__TAREFA__
Reescreva o trecho do texto sobre intermediação de crédito que começa com as palavras "Como avalia a" e termina em "a fazer aqui.", trocando "seguro de responsabilidade civil" por "seguro de responsabilidade profissional".

Que vantagens oferece um intermediário de crédito aos clientes – consumidores e bancos?
Claramente, aportando o seu conhecimento técnico. Por um lado, dignificam os clientes através da recolha de elementos com elaboração de diagnóstico correto, por forma a obter dos bancos não só as melhores condições, mas também um 'fato à medida'. Algo que sirva realmente o caso em concreto, logo a necessidade do consumidor final. Por outro lado, o cliente fala apenas com o IC sem ter o trabalho de se deslocar a várias instituições financeiras, poupando tempo.
A pandemia veio ajudar ou dificultar a atividade de intermediação?
Como a atividade tem estado a crescer, acredito que a pandemia não teve uma relação direta. Esta atividade está a crescer porque os profissionais têm feito um excelente trabalho. Apesar do regulador travar muito a forma como os IC podem anunciar os seus serviços, julgamos que a qualidade e o sucesso dos profissionais fazem com que o consumidor per si só procure cada vez mais este serviço, sabendo que podem confiar.

E qual o papel da tecnologia e da digitalização no setor?
Maior celeridade dos processos e maior proximidade. E ainda 24h por dia sete dias por semana. Inevitavelmente.
Como avalia a atividade financeira não autorizada em Portugal? Há casos que envolvem créditos habitação?
Achamos que aqui o regulador tem muito trabalho a fazer, é fácil fiscalizar quem está registado e há fácil acesso. Mas é precisamente na atividade ilegal que os agentes regulação devem ser mais incisivos. Neste momento a atividade de IC não está defendida como gostaríamos. O simples facto de a legislação permitir a existência de protocolos com bancos de "Promotor Bancário", que motivação terá esta pessoa em subscrever um seguro de responsabilidade civil e certificar-se no acesso à atividade de IC? Ainda temos algum trabalho a fazer aqui.
Contudo, junto da Assembleia da República, a ANICA tem vindo a fazer algumas diligências junto dos grupos parlamentares. Exemplo disso é o caso da recente alteração do quadro legal complementar de prevenção e combate à atividade ilegal e defesa do consumidor, através dos Projetos de Lei n.º 781/XIV/2.ª e 678/XIV/2.ª, que estabelece que "um quadro complementar de proteção do consumidor perante a oferta de produtos, bens ou a prestação de serviços financeiros por pessoa ou entidade não habilitada". Desconhecemos casos em concreto.
"A satisfação do consumidor final só é possível adequando os serviços do IC e promovendo a literacia financeira junto dos seus clientes".
O que pode ser feito para melhorar a intermediação do crédito habitação em Portugal?
A satisfação do consumidor final só é possível adequando os serviços do IC e promovendo a literacia financeira junto dos seus clientes. E ainda garantindo que as regras e cuidados são cumpridas para que as famílias portuguesas não entrem em sobre-endividamento. Este é o único caminho.

Quais são os principais objetivos da ANICA no médio e longo prazo? Quantos associados já têm?
Os principais objetivos da ANICA passam por oferecer serviços aos seus associados: serviços jurídicos, criando a jurisprudência que falta na atividade; falar a uma só voz, obtendo ferramentas que permitam ao IC desenvolver melhor a sua atividade; acesso a parcerias económicas mais vantajosas; bem como formação e até ajuda ao processo de certificação à atividade, isentos de qualquer interesse comercial.
Para isso, vamos continuar a crescer. Dos cerca de 6.000 inscritos no BdP, apenas 1.500 são intermediários de crédito vinculados e são estes os que mais dependem da nossa missão. Temos como objetivo atingir os 150 associados até final de 2021. Para o próximo ano, esperando que não haja um novo confinamento, iremos realizar algumas atividades de proximidade para que possamos atingir os 400 associados. Só com massa crítica, músculo, poderemos fazer bem o nosso trabalho.

__DADOS FORNECIDOS__

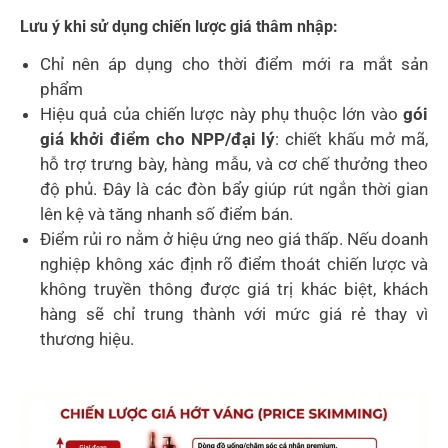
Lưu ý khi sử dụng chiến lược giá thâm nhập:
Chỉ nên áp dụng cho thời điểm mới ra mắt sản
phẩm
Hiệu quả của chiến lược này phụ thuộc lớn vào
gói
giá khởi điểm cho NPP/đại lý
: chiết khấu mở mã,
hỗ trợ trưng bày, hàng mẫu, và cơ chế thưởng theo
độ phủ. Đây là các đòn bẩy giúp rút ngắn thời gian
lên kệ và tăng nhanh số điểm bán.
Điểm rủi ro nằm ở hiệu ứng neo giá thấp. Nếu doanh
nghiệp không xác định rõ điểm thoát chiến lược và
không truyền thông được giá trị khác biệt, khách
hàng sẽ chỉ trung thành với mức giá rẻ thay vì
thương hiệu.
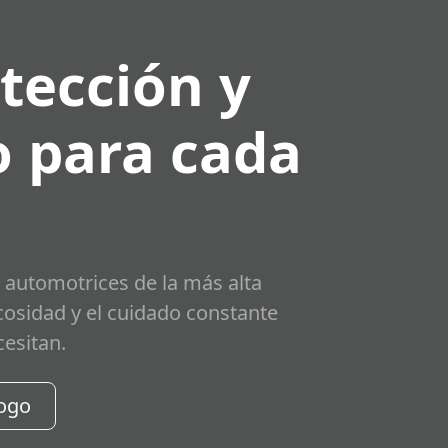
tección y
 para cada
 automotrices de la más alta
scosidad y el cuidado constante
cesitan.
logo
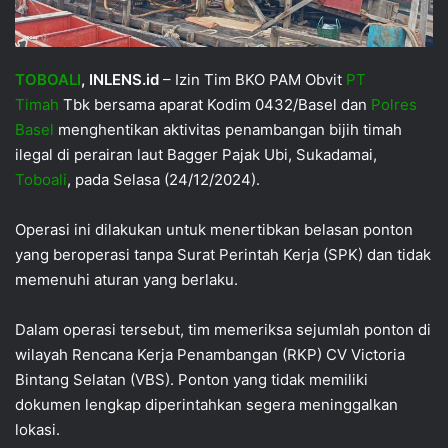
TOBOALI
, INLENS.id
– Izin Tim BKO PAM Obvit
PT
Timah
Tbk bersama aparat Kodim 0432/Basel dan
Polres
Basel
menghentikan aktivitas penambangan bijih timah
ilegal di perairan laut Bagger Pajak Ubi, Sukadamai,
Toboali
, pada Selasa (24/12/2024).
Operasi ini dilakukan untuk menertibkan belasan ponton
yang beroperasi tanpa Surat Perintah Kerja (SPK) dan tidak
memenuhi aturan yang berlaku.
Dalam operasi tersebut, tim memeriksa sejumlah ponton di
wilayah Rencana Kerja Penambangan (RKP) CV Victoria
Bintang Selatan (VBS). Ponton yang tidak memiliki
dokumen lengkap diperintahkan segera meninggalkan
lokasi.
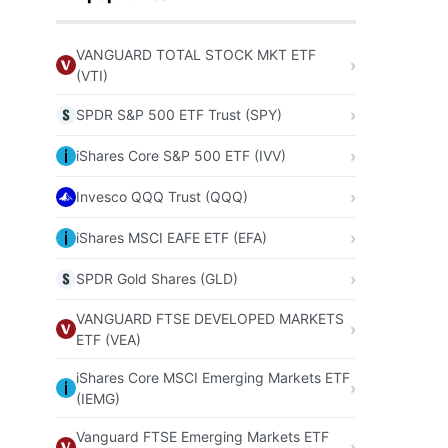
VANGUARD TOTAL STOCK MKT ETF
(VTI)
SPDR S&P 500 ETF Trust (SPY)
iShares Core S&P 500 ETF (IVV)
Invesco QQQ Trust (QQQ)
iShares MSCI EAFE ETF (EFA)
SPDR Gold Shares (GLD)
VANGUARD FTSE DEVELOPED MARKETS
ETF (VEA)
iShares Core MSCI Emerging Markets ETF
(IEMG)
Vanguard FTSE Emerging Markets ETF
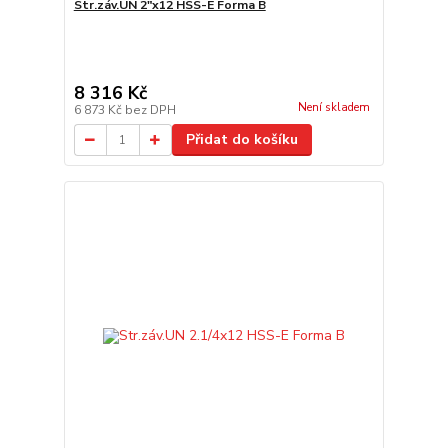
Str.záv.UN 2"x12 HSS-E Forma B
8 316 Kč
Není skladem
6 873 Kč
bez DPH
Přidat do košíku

==

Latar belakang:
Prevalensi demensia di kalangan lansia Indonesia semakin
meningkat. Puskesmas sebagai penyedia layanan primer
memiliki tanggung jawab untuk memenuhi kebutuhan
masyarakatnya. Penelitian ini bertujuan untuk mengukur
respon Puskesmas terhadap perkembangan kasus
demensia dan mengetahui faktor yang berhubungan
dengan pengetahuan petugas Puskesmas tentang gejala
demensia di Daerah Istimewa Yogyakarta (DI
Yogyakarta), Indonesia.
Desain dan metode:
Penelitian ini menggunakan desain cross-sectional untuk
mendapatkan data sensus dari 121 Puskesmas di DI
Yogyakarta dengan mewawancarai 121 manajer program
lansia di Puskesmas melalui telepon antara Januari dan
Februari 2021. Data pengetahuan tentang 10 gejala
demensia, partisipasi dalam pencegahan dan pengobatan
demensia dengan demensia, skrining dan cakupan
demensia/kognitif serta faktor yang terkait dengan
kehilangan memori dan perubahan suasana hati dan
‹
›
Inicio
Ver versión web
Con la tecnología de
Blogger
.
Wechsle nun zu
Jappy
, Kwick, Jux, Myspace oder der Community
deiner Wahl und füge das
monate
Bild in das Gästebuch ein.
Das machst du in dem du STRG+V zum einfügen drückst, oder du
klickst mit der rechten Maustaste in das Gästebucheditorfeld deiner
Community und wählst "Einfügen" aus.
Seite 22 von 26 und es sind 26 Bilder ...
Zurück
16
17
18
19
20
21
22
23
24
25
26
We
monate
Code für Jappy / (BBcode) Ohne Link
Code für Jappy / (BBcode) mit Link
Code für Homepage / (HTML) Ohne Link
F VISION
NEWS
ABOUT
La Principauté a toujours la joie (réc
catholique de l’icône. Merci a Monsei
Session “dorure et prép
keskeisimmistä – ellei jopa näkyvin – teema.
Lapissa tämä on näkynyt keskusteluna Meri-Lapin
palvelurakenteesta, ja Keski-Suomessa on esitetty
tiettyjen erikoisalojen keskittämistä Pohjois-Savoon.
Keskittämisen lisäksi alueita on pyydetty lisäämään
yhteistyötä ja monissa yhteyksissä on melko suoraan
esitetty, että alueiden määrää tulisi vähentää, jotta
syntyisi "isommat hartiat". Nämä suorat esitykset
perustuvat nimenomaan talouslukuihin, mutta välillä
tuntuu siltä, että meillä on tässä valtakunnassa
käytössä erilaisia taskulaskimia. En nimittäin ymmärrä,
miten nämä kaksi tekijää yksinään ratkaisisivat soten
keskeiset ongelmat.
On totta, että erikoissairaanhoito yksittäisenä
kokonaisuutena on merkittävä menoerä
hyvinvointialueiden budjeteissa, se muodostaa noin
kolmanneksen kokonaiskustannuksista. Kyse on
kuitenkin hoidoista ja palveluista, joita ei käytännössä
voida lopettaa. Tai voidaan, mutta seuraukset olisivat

__RESPOSTA__
Como avalia a atividade financeira não autorizada em Portugal? Há casos que envolvem créditos habitação?
Achamos que aqui o regulador tem muito trabalho a fazer, é fácil fiscalizar quem está registado e há fácil acesso. Mas é precisamente na atividade ilegal que os agentes regulação devem ser mais incisivos. Neste momento a atividade de IC não está defendida como gostaríamos. O simples facto de a legislação permitir a existência de protocolos com bancos de "Promotor Bancário", que motivação terá esta pessoa em subscrever um seguro de responsabilidade profissional e certificar-se no acesso à atividade de IC? Ainda temos algum trabalho a fazer aqui.